1.1 Préparation du cidre en petit
On prend des pommes à cidre mûres à point, parfumées, très propres, et, autant que possible, appartenant à la deuxième maturation ou saison. (La quantité à mettre en œuvre par les maîtresses de maison qui ne voudraient faire qu’une vingtaine de bouteilles champenoises varie entre 35 à 40 kg.) On les râpe ou les broie. selon le cas, on renferme la pulpe dans une toile grossière et on l’exprime au moyen d’une petite presse de laboratoire ; on tamise le jus recueilli et on le verse, selon son volume, dans une tourie ou un baril. On émiette soigneusement le marc et le presse à nouveau, sans eau, et l’on réunit ce second jus liquide au premier. On pose, en guise de bonde, un barboteur hydraulique ou un purificateur à air sur le récipient (tourie ou baril) ; on met ce dernier dans un endroit dont la température doit se maintenir au voisinage de 15°, et on l’abandonne à la fermentation principale dite tumultueuse. Lorsque celle-ci sera calmée, ce qu’on reconnaîtra, si l’on a mis un barboteur, à ce que les bulles de gaz carbonique passeront lentement à travers le liquide, ou, si l’on n’y a pas eu recours, à l’absence de crissement du gaz quand on approchera l’oreille de l’orifice du récipient, on prendra la densité du cidre et, tant qu’elle ne sera pas descendue à 1025 à 15°, on le laissera en place. Aussitôt qu’elle y sera tombée, on le soutirera dans un autre baril ou tourie en s’arrangeant de façon à faire le plein, et on laissera une fermentation secondaire se déclarer et marcher jusqu’à ce qu’elle ait abaissé la densité entre 1020 et 1018.

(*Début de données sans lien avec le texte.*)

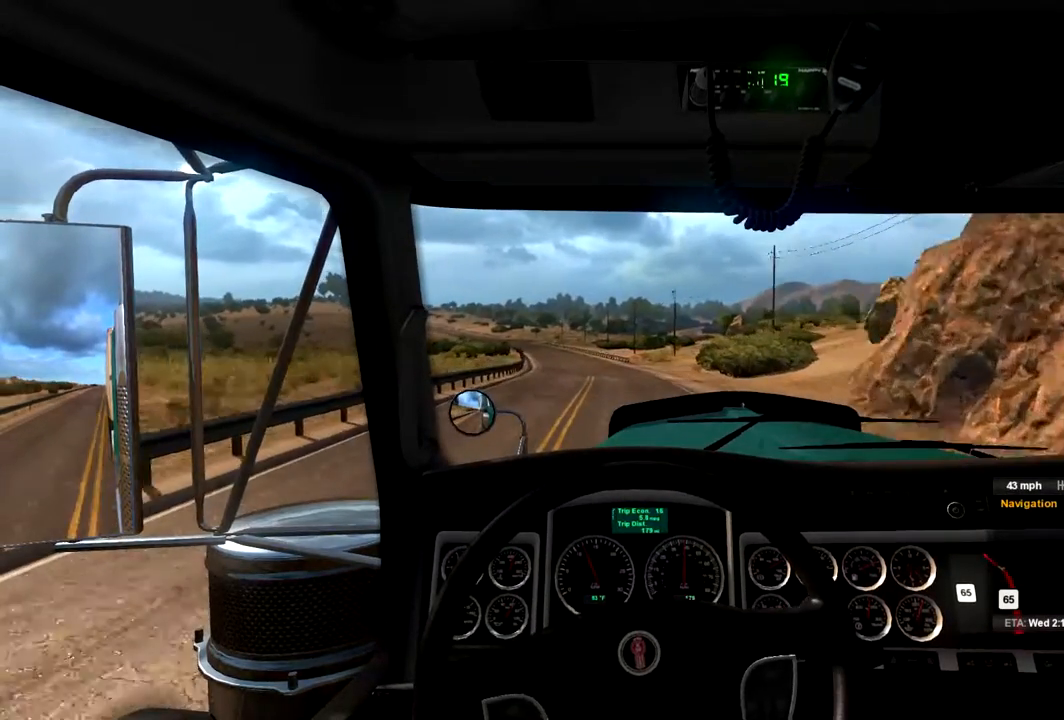
{"buttons": ["R2"], "left_stick": "center", "right_stick": "center", "events": [[167, "left_stick", "left"], [233, "left_stick", "center"]]}
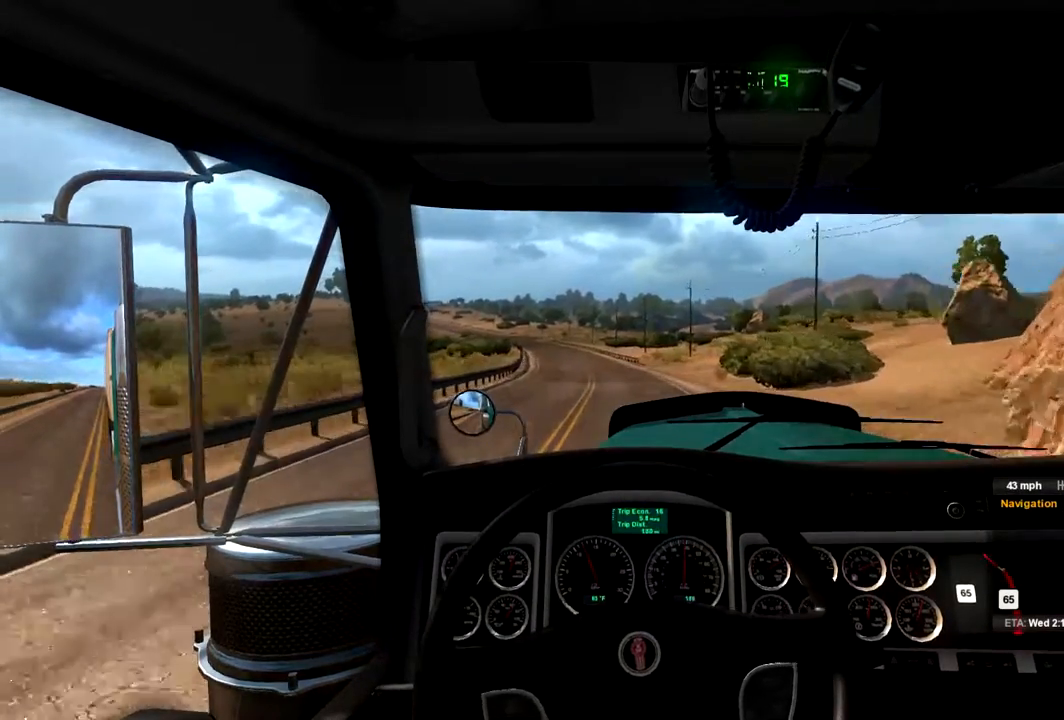
{"buttons": ["R2"], "left_stick": "left", "right_stick": "center", "events": [[33, "left_stick", "left"], [200, "left_stick", "center"], [467, "left_stick", "left"]]}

Je dois, ici, fournir quelques explications. La fabrication des cidres mousseux, dont il existe plusieurs catégories, compte trois conditions principalement critiques et difficiles à réaliser : la limpidité et la densité du cidre destiné à devenir mousseux et le volume de mousse qu’il doit posséder après sa fermentation en bouteille. Les deux premières, souvent liées l’une à l’autre, ont la plus grande influence sur les propriétés chimiques, physiques et organoleptiques de ce cidre, et par contre-coup rationnel, sur sa vente et sa consommation.
Un bon cidre mousseux doit être limpide, parfumé, légèrement sucré, assez alcoolique et dégager une mousse assez abondante. Or, quand on ne prend pas la densité du cidre, on risque, ce qui arrive très souvent, de le mettre trop tôt en bouteilles, et il en résulte deux sérieux inconvénients : il se forme un dépôt dans le fond du flacon et un excès de gaz carbonique dans le sein du liquide, de sorte que, lorsque les bouteilles n’éclatent pas, quand on vient à les déboucher, le cidre jaillit de tons côtés et le flot de mousse s’échappant immédiatement du verre n’y laisse guère qu’un peu de cidre boueux. Mais il arrive aussi que l’absence de prise de la densité conduit à mettre le cidre trop tard en bouteilles, et alors il manque de corps, ne mousse plus suffisamment et ne pétille qu’à peine. Il importe donc, avant d’embouteiller le cidre, de s’assurer de sa limpidité et de sa densité.
Il existe une certaine relation entre les degrés de la densité et ceux du volume de la mousse à produire, et voici les indications qui résultent de mes expériences.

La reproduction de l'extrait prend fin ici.